----- PASSAGE -----
There is certainly class awareness. But the idioms of Tolkien’s various hobbits only correspond to their social classes in the same way as do those of contemporary humans. The accent and idiom of Sam (arguably the real hero of the book) and most other hobbits are those of a rural peasantry, while those of Frodo, Bilbo and their close friends range through the middle classes. Or take Orcs; their distinguishing characteristics are a love of machines and loud noises (especially explosions), waste, vandalism and destruction for its own sake; also, they alone torture and kill for fun. Their language, accordingly, is ‘at all times full of hate and anger,’ and composed of ‘brutal jargons, scarcely sufficient even for their own needs, unless it were for curses and abuse.’ In the Third Age, ‘Orcs and Trolls spoke as they would, without love of words or things; and their language was actually more degraded and filthy,’ writes Tolkien, ‘than I have shown it.’ As he adds, too truly, ‘Much the same sort of talk can still be heard among the orc-minded; dreary and repetitive with hatred and contempt …’

But Orc speech is not all the same; there are at least three kinds, and none is necessarily ‘working-class.’ And it can be found today among members of any social class; nor is money a bar. In fact, virtually all of Tolkien’s major villains – Smaug, Saruman, the Lord of the Nazgûl, and presumably Sauron too – speak in unmistakably posh tones. After all, the orc-minded are mere servants of Mordor; its contemporary masters (or rather, master-servants) much more resemble the Nazgûl, although today they probably wear expensive suits and ride private jets rather than quasi-pterodactyls. And although many fewer than Orcs (who knows? perhaps there are exactly nine), they are infinitely more powerful, and to be feared.

There is also the obvious and fundamental fact of The Lord of the Rings as a tale of ‘the hour of the Shire-folk, when they arise from their quiet fields to shake the towers and counsels of the Great.’ Nonetheless, the charge of pandering to social hierarchy has proved durable. Another unpleasant and related accusation sometimes made is racism. Now it is true that Tolkien’s evil creatures are frequently ‘swart, slant-eyed,’ and tend to come from the south (‘the cruel Haradrim’) and east (‘the wild Easterlings’) – both threatening directions in Tolkien’s ‘moral cartography.’ It is also true that black – as in Breath, Riders, Hand, Years, Land, Speech – is often a terrible colour, especially when contrasted with Gandalf the White, the White Rider, and so on. But the primary association of black here is with night and darkness, not race. And there are counter-examples: Saruman’s sign is a white hand; Aragorn’s standard is mostly black; the Black Riders were not actually black, except their outer robes; and the Black Stone of Erech is connected with Aragorn’s forebear, Isildur.
----- SUPPLIED ENTRIES -----
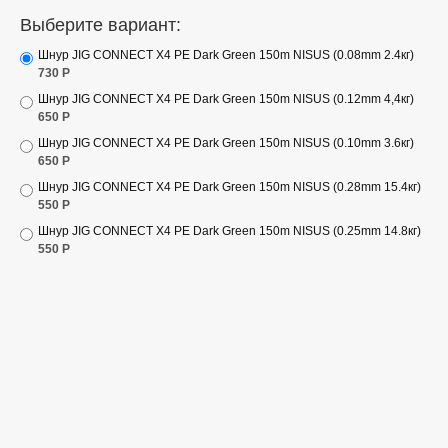
Выберите вариант:
Шнур JIG CONNECT X4 PE Dark Green 150m NISUS (0.08mm 2.4кг)
730
Р
Шнур JIG CONNECT X4 PE Dark Green 150m NISUS (0.12mm 4,4кг)
650
Р
Шнур JIG CONNECT X4 PE Dark Green 150m NISUS (0.10mm 3.6кг)
650
Р
Шнур JIG CONNECT X4 PE Dark Green 150m NISUS (0.28mm 15.4кг)
550
Р
Шнур JIG CONNECT X4 PE Dark Green 150m NISUS (0.25mm 14.8кг)
550
Р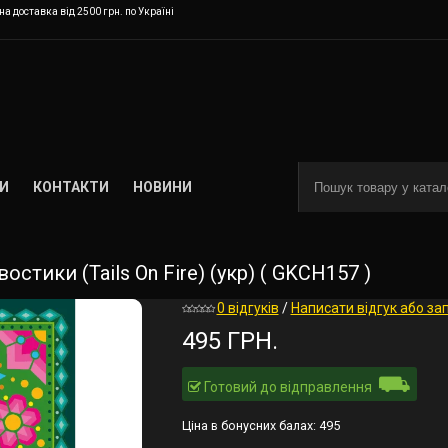
а доставка від 2500 грн. по Україні
И
КОНТАКТИ
НОВИНИ
стики (Tails On Fire) (укр) ( GKCH157 )
0 відгуків
/
Написати відгук або за
495 ГРН.
⛟
Готовий до відправлення
Ціна в бонусних балах:
495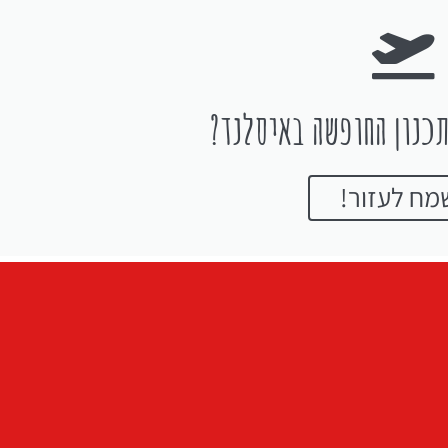
כנון החופשה באיסלנד?
מח לעזור!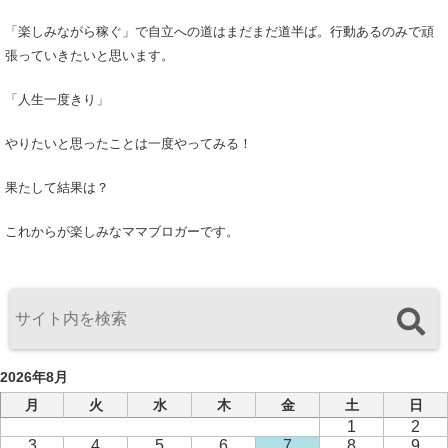
「楽しみながら稼ぐ」で自立への道はまだまだ道半ば。行動あるのみで頑
張っていきたいと思います。
「人生一度きり」
やりたいと思ったことは一度やってみる！
果たして結果は？
これからが楽しみなママブロガーです。
2026年8月
月
火
水
木
金
土
日
1
2
3
4
5
6
7
8
9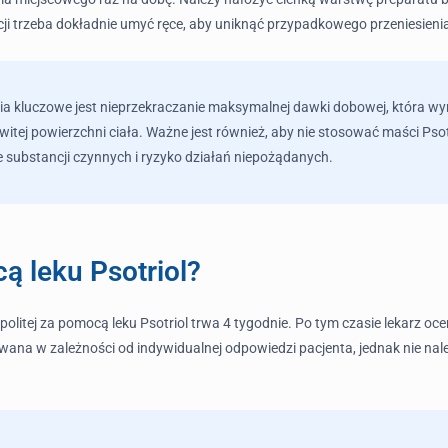
acji trzeba dokładnie umyć ręce, aby uniknąć przypadkowego przeniesienia
nia kluczowe jest nieprzekraczanie maksymalnej dawki dobowej, która wy
witej powierzchni ciała. Ważne jest również, aby nie stosować maści Pso
substancji czynnych i ryzyko działań niepożądanych.
cą leku Psotriol?
litej za pomocą leku Psotriol trwa 4 tygodnie. Po tym czasie lekarz ocen
na w zależności od indywidualnej odpowiedzi pacjenta, jednak nie należ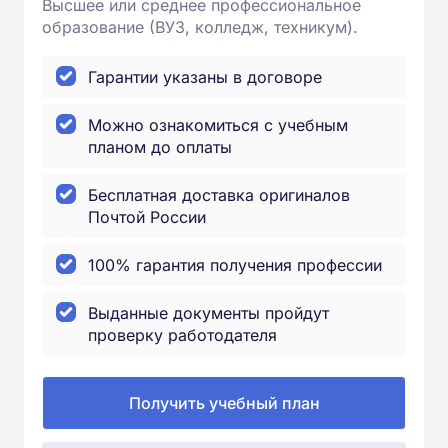
Высшее или среднее профессиональное
образование (ВУЗ, колледж, техникум).
Гарантии указаны в договоре
Можно ознакомиться с учебным
планом до оплаты
Бесплатная доставка оригиналов
Почтой России
100% гарантия получения профессии
Выданные документы пройдут
проверку работодателя
Получить учебный план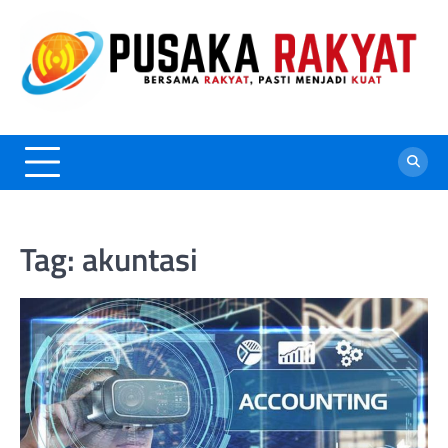
Skip
to
content
Tag:
akuntasi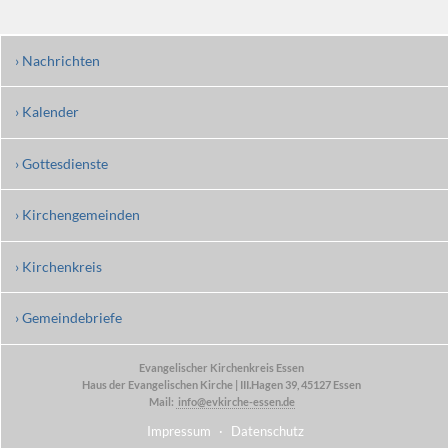
› Nachrichten
› Kalender
› Gottesdienste
› Kirchengemeinden
› Kirchenkreis
› Gemeindebriefe
Evangelischer Kirchenkreis Essen
Haus der Evangelischen Kirche | III.Hagen 39, 45127 Essen
Mail:
info@evkirche-essen.de
Impressum
·
Datenschutz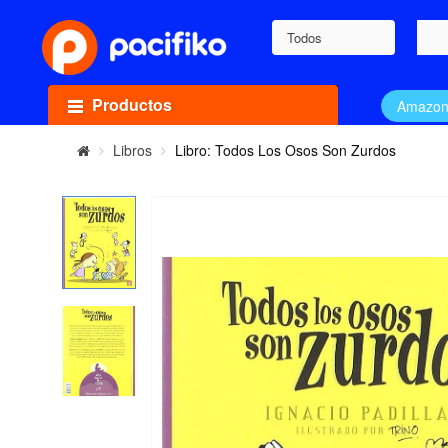
Todos
Productos
Amazo
Libros
Libro: Todos Los Osos Son Zurdos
-----
== TASK GOAL ==
Copy the passage on Tolkien from "But Orc speech" up to and including "to be feared.", swapping "private jets" for "luxury yachts". The entries stand apart from the passage on Tolkien.

== WRITTEN RESPONSE ==
But Orc speech is not all the same; there are at least three kinds, and none is necessarily ‘working-class.’ And it can be found today among members of any social class; nor is money a bar. In fact, virtually all of Tolkien’s major villains – Smaug, Saruman, the Lord of the Nazgûl, and presumably Sauron too – speak in unmistakably posh tones. After all, the orc-minded are mere servants of Mordor; its contemporary masters (or rather, master-servants) much more resemble the Nazgûl, although today they probably wear expensive suits and ride luxury yachts rather than quasi-pterodactyls. And although many fewer than Orcs (who knows? perhaps there are exactly nine), they are infinitely more powerful, and to be feared.